TASK OBJECTIVE: The required output is a number: how many lines of the data below include the string "intermittent".

SUPPLIED DATA:

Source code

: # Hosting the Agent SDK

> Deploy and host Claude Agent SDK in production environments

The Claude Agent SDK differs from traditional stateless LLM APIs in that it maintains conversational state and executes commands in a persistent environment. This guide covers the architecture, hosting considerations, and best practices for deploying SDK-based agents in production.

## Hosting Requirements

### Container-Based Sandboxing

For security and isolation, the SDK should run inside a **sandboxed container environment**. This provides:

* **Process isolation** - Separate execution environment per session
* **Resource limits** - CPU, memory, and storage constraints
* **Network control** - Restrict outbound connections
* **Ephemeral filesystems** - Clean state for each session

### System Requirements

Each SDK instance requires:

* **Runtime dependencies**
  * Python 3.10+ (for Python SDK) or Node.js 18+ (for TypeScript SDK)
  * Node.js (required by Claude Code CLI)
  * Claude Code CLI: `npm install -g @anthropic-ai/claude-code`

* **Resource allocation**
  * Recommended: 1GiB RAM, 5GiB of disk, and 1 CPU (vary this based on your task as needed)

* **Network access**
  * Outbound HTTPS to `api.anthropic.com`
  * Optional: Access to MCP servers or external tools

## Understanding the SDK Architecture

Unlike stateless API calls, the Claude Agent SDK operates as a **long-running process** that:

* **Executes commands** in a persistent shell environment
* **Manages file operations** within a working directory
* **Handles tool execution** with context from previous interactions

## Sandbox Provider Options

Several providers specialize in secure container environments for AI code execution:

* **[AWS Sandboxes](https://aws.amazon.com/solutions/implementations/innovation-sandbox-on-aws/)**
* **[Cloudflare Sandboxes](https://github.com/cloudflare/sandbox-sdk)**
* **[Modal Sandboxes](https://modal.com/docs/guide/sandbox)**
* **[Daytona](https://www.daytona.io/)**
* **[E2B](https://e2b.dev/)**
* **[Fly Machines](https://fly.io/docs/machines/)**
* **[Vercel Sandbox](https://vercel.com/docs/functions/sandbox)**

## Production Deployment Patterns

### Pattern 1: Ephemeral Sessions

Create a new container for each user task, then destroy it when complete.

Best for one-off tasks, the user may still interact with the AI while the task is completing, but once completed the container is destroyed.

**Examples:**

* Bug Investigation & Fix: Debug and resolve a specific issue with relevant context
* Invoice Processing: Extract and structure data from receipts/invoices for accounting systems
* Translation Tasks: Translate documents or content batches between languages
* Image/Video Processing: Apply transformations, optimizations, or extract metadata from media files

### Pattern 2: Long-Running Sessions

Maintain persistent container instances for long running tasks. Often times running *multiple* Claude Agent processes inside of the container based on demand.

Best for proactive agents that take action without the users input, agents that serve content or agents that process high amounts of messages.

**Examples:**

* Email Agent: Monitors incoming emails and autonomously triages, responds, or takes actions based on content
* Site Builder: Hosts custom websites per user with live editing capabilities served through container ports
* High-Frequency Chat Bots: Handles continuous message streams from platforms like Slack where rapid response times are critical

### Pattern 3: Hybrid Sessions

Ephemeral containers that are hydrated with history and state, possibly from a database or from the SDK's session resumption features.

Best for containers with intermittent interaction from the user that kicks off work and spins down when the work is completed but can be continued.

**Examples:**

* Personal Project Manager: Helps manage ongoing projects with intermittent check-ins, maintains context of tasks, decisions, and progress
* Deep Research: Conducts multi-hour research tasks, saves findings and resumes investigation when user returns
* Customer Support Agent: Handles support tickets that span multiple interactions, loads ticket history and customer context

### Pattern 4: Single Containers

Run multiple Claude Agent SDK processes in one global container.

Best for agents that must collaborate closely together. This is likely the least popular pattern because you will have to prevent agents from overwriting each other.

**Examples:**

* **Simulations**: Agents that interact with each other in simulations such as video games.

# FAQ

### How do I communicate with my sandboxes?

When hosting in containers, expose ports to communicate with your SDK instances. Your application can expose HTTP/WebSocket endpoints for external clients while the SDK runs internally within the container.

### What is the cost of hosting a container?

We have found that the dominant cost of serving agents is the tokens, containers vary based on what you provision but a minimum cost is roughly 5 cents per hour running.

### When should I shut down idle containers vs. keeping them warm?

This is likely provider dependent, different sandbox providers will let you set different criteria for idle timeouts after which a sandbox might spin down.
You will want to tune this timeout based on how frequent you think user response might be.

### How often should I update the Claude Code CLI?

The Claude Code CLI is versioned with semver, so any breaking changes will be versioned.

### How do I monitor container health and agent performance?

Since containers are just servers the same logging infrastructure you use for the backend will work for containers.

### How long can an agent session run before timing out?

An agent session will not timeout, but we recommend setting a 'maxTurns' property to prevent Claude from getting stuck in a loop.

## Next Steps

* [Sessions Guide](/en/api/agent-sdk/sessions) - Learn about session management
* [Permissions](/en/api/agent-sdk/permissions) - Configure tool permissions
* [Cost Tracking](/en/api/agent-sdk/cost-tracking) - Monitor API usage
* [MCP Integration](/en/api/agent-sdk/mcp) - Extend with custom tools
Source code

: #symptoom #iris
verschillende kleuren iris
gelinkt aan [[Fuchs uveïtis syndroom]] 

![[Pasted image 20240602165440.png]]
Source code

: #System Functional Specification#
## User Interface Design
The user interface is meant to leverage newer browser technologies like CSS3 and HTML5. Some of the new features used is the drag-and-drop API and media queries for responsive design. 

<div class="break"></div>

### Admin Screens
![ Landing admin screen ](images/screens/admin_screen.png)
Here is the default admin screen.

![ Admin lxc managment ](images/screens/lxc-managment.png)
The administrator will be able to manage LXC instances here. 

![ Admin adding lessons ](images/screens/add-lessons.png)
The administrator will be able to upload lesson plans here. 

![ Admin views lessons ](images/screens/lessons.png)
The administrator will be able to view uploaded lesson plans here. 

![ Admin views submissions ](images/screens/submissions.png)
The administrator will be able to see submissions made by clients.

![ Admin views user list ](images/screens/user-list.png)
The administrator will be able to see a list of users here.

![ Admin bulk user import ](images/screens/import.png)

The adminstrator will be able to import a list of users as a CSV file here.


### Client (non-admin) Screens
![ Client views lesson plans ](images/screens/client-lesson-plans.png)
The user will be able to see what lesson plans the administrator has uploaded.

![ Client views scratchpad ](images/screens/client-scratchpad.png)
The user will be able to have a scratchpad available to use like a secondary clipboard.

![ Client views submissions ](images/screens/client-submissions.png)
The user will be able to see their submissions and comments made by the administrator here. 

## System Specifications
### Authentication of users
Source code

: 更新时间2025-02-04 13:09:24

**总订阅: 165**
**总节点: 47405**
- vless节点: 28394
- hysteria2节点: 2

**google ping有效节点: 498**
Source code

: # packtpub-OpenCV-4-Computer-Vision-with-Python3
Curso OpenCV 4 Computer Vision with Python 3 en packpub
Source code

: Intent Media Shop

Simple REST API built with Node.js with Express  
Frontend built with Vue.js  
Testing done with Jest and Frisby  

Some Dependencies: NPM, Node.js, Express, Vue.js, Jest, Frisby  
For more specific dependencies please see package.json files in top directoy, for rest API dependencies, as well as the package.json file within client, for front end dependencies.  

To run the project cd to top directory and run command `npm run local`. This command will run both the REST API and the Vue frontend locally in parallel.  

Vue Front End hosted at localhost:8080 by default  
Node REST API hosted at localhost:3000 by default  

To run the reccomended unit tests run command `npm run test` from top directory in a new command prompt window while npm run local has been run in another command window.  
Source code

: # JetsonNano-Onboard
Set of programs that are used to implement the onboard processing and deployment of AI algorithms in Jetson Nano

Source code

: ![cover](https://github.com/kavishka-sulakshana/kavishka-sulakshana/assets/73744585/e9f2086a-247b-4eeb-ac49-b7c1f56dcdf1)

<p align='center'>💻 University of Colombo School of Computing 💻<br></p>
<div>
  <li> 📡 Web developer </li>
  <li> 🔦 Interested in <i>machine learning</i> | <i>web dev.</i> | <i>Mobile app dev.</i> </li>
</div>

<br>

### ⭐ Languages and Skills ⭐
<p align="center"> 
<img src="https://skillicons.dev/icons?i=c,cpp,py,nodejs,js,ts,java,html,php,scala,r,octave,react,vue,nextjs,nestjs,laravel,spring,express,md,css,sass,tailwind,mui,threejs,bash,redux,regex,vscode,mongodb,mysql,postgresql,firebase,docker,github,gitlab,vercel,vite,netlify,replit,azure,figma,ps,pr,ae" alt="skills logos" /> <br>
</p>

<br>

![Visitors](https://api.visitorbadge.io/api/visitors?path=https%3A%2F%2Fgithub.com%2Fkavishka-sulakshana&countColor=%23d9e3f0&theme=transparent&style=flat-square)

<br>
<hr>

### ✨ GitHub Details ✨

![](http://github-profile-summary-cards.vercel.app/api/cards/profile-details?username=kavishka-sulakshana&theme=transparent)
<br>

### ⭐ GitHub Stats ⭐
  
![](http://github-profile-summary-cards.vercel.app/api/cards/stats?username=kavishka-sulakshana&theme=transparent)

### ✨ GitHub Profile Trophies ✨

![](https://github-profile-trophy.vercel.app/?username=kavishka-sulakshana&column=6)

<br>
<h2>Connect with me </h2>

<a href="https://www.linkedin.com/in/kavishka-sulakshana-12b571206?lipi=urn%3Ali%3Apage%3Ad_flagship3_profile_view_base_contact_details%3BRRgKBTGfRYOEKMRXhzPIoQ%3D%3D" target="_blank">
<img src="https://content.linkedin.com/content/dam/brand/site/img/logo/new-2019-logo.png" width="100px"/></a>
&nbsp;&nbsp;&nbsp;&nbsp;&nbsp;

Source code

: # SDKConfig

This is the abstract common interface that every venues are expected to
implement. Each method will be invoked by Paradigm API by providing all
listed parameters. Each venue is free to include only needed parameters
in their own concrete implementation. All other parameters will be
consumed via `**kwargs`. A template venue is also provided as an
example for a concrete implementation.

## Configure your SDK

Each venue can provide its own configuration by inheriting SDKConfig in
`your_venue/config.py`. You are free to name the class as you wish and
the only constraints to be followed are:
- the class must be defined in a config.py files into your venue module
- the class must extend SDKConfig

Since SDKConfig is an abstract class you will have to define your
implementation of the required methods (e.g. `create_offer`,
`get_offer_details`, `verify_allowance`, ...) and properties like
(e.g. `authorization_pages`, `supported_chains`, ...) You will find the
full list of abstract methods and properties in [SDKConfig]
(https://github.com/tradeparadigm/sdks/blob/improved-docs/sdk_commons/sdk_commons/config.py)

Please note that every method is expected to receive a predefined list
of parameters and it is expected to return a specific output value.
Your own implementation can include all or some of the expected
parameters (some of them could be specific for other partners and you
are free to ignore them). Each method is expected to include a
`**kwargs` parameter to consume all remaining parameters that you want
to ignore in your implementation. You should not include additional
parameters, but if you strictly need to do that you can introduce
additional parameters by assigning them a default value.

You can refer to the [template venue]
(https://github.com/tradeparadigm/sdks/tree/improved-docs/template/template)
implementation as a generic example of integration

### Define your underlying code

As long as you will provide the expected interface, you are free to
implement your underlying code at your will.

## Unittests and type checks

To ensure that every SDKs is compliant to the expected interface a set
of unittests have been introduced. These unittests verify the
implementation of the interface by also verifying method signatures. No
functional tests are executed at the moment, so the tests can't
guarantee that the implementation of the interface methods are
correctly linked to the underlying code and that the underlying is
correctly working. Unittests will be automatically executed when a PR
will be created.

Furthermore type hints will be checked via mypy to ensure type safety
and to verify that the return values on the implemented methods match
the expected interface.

ANSWER SPACE: 2